Vertical scaling adds more power to your hardware to meet increasing performance need. This includes faster CPUs, multiple CPUs, more memory, faster network cards, or a combination of all of these.
Depending on the performed operations, a Dimensions CM server and database can be CPU-intensive. When using multiprocessor or hyper-threading configurations, the server can use more system resources than under single processor configurations. In memory-intensive situations, the server may even consume all available memory.
To enable scaling, verify that you have sufficient RAM for all the processes that require memory.
Note: The memory recommendations for virtual machines are the same as for physical machines.
|Dimensions CM server memory
You manage the application server processes in the listener.dat configuration file by defining the number of active processes and how they start up.

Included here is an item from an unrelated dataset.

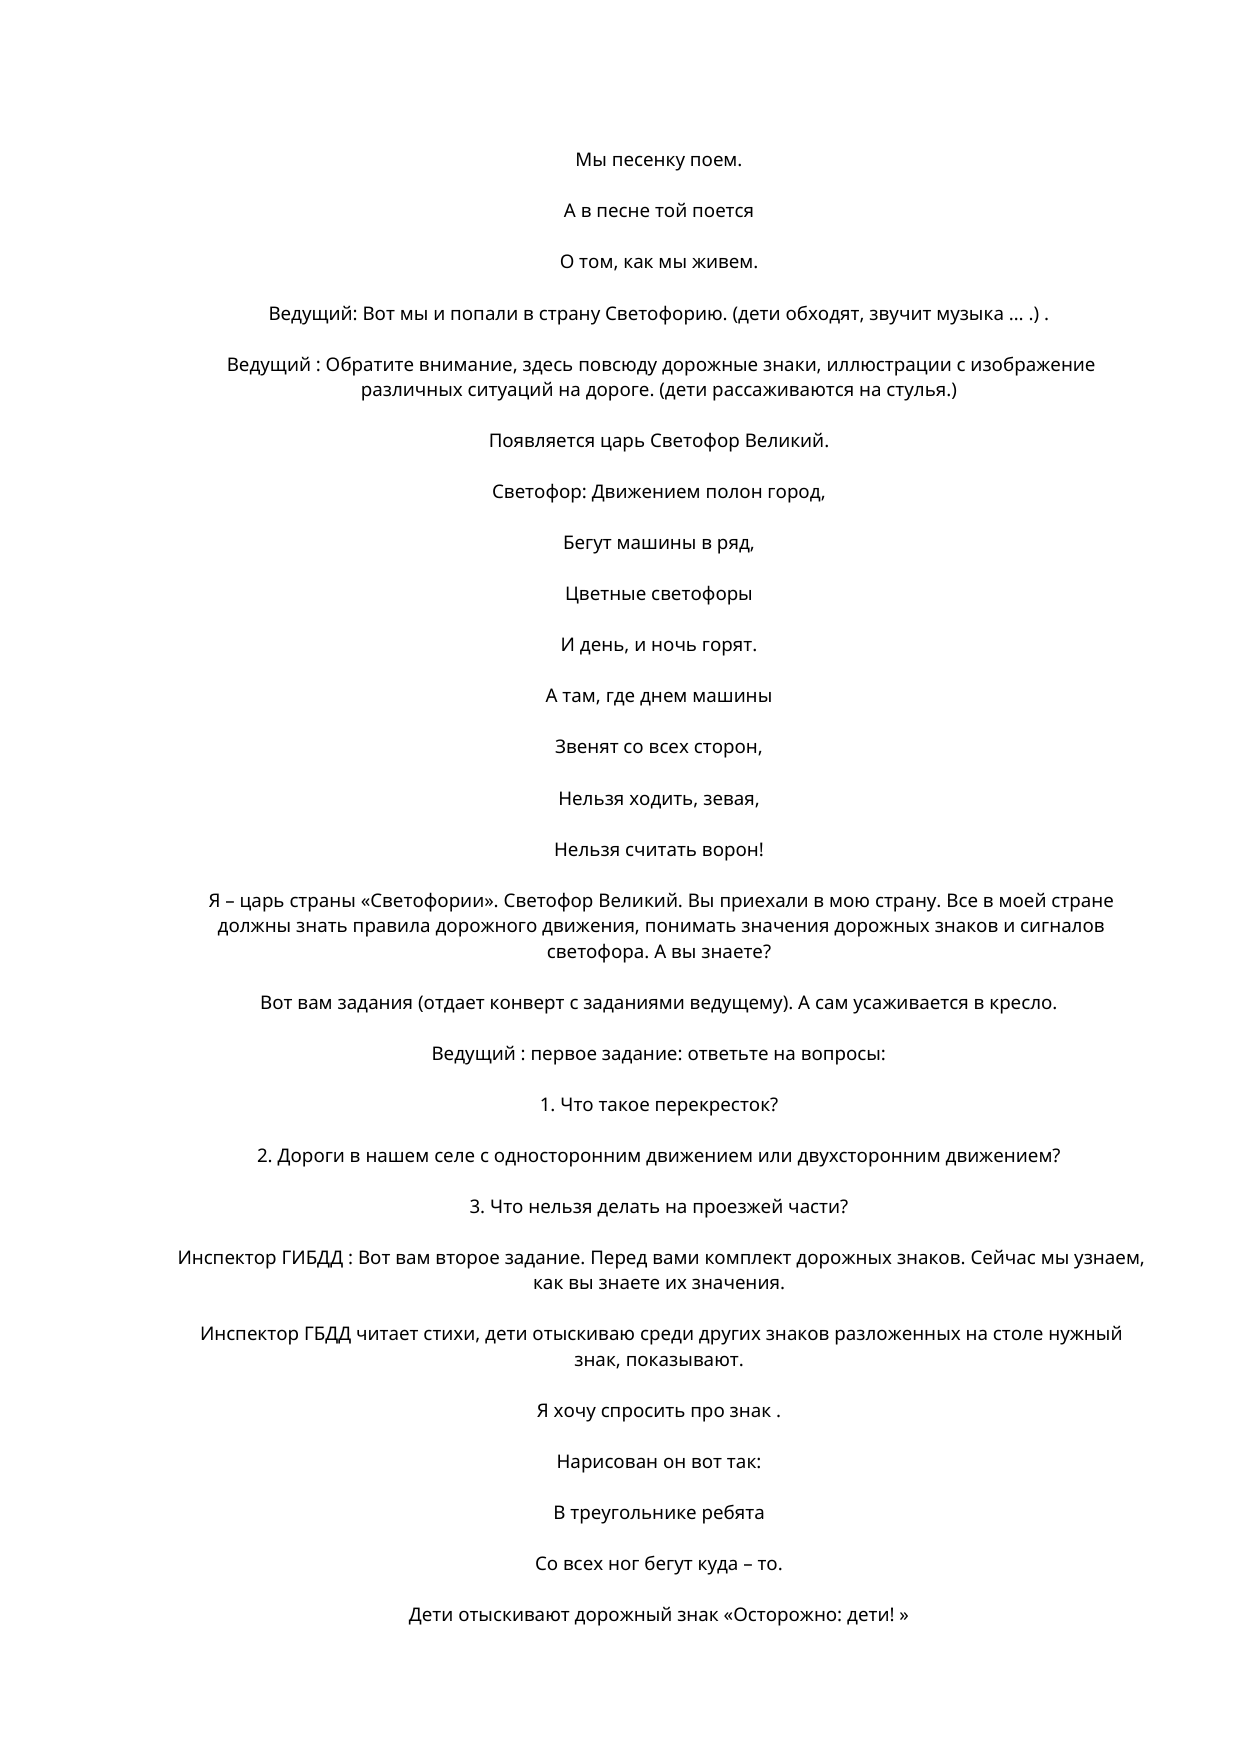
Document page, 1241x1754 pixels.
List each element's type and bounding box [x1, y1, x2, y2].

table_cell [174, 118, 1148, 1630]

Each active connection to the server requires one process. Starting more connections initially and allowing them to run continuously consumes more memory but reduces the amount of CPU and other activities required to start a process. Each process for an active user requires approximately 150 MB of memory. Adding memory enables the server to support additional concurrent application server processes.
For details about managing the server application pool and configuring listener.dat, see Manage server application pool.
|File storage server memory
The processes that perform tasks for the file storage layer are called library server processes.
If your item libraries are remote to the Dimensions CM server, library server processes are started the first time that file transfer, such as update and deliver, is initiated.
These processes exist for the duration of the user’s session, and each one uses approximately 20 MB of memory. Adding memory enables more processes to run and additional file transfer activities to take place.
|Web application container memory
By default, Dimensions CM installs a Java-based web application container, Apache Tomcat, which typically requires 1.5 GB to 2 GB of memory. Adding more memory to the application server can improve your ability to scale vertically and support additional web clients.
You can change the amount of memory reserved for Java. For details, see Optimize the web client.
If you are using another server platform, consult the vendor for details about expanding memory.
|Database server memory
Verify that your database has enough memory. Adding more memory may not allow the database to utilize it. Consult your database documentation for details on how to optimize memory configuration.
Each concurrent process in a database server consumes approximately 20 MB of memory. When calculating database server memory requirements, consider your users' typical actions. For example, if the users frequently run reports, make sure there is enough memory to support those processes and that the database is properly tuned.
Scale single-system configurations
The disk subsystem in a single-system configuration can also contribute to scalability.
Guidelines and considerations:
Faster disks enable operations to be performed quicker.
If you use multiple disks or spindles, separate the database data and the database logs to improve efficiency.
Store the item library on a separate disk to allow the drives to function better in parallel.
Place the operating system on a separate drive. Reducing data access contention from a physical drive helps your configuration to scale.
Techniques such as disk striping can help increase the throughput in certain configurations.
Spread item library files across multiple folders. Too many files in a directory can impact the operating system’s ability to serve up files.
Network hardware performance
Network hardware is an important aspect of scaling. If a network card is saturated with network traffic, use multiple network cards to scale the application.